Przy drugim dziecku, wiedziałam, że chcę kp i będę o to walczyć.Nie było łatwo ale nie dałam za wygraną, nie poddawałam się kiedy przystawianie do piersi były z niepowodzeniem.Czasem dokarmiałam mm w momentach mojego kryzysu psychicznego.Z czasem mm odstawiliśmy całkowicie.Teraz tylko kp :)
Moniczka jesteś super przykładem, że do karmienia trzeba podejść z rozwagą i na chłodno. Ja tez juz wiem , że nie można poddać się presji otoczenia.
Doradca laktacyjny powinien być dostępny na każdym oddziale porodowym i powinna być możliwość umówienia się na wizyty domowe tak jak z położną.
Ja się nastawiłam, że chcę karmić piersią od początku, walczyłam o to bardzo mocno, ale udało się. Były momenty zwątpienia i już nawet myśli, że zagłodzę dziecko, ale ten stres i nakręcanie się było niepotrzebne. Wsparcie otoczenia i przychylność najbliższych jest bardzo ważne, nawet jeśli się jest zdeterminowaną to w chwilach kryzysu ktoś kto powie "daj spokój, po co się męczyć, zrób butlę" przekona najbardziej odporną na sugestie osobę. Ja się zgodziłam na dokarmianie tylko po konsultacji z doradczynią laktacyjną, trwało to może tydzień wyszliśmy na prostą... potem nawet się dziwiłam sama sobie, że tak szybo się udało dzięki zmianie nastawienia.
Karmienie piersią jest bardzo ważne ale miałam zakodowane ze muszę karmić i już. I chyba trochę byłam zafiksowana na tym punkcie. Karmiłam piersią, odciagalam, przez dłuższy czas karmiłam właśnie w taki sposób mieszany. Dość długo nie odpuszczałam przez co byłam niesamowicie zmęczona i chyba z perspektywy czasu uwazam, ze mogłam krócej. Po prostu sporo mnie to kosztowało choć bardzo się cieszę, że tak długo udało nam się wytrzymać unikając tym samym problemów z brzuszkiem itd
Dlatego to wybór każdej kobiety indywidualnie, czasem czują presję otoczenia na kp mimo braku chęci i tylko potem się męczą, mają złe wspomnienia albo uraz. Ja jestem pro kp, ale wiadomo, że to sprawa indywidualna, trzeba pokazywać korzyści, ale nie zmuszać. Szczęśliwa mama jest lepsza dla dziecka niż męczennica, która się poświęca tylko dla dobra dziecka a nie czerpie z tego przyjemności...

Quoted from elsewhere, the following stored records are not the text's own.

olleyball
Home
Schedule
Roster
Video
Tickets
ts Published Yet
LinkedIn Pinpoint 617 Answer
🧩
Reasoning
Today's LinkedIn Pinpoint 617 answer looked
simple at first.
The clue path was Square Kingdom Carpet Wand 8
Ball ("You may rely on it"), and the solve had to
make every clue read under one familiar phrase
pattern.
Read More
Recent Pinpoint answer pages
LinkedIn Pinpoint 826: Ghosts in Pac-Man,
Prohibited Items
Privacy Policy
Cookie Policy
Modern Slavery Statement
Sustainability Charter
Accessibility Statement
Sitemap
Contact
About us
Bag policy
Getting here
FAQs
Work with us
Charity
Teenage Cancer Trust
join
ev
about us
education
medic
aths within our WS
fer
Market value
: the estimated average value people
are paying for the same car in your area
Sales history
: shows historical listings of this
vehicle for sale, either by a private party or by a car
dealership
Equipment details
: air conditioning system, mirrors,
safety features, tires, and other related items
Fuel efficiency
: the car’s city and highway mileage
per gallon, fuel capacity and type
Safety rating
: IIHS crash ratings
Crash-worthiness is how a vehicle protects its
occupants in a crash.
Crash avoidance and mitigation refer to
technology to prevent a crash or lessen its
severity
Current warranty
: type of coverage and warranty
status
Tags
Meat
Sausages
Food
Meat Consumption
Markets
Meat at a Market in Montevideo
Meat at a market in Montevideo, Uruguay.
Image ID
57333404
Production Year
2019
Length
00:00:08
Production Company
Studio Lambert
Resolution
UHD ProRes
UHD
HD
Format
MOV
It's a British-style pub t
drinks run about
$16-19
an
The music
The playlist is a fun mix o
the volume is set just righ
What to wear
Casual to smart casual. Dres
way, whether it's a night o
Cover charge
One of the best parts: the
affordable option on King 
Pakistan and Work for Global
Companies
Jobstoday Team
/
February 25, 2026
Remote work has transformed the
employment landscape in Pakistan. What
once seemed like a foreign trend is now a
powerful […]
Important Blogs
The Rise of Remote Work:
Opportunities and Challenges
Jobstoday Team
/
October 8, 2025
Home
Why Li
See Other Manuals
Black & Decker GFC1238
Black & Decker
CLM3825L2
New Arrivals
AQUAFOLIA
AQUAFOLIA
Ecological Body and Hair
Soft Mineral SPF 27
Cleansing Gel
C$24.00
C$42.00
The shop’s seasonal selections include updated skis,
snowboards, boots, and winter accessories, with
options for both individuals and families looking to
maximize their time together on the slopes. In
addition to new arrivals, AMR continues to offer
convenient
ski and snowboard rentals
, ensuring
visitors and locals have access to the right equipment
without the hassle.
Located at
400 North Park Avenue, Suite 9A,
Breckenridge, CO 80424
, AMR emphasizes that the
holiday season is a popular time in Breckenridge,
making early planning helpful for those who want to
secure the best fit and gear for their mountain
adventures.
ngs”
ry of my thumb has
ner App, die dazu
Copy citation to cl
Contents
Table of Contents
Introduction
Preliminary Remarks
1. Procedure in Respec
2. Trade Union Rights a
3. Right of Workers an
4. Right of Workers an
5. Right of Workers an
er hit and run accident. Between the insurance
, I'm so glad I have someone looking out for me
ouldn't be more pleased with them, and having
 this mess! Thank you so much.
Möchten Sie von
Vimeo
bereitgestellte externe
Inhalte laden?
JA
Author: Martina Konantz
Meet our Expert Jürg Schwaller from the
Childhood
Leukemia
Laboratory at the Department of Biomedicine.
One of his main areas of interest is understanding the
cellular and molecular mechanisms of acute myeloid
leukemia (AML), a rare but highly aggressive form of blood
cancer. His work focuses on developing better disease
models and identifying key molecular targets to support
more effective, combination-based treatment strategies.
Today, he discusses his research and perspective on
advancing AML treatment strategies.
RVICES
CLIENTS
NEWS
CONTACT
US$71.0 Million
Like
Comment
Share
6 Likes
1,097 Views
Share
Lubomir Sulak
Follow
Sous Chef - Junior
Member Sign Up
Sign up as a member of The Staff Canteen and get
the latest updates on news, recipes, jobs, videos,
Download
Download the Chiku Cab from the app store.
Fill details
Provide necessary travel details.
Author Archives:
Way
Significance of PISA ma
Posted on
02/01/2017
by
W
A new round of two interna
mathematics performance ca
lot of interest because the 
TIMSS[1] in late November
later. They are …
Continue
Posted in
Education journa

Różnie właśnie z tym bywa jedne karmią bo chcą. Drugie nie chcą kamric więc nie karmią a inne karmią bo presja otoczenia
To powinien być wybór każdej kobiety. Najlepsza matka to szczęśliwa matka. Jeżeli karmienie wywołuje doła i frustrację to nie ma sensu. Lepiej podać butlę. Otoczenie nie powinno osądzać a wspierać.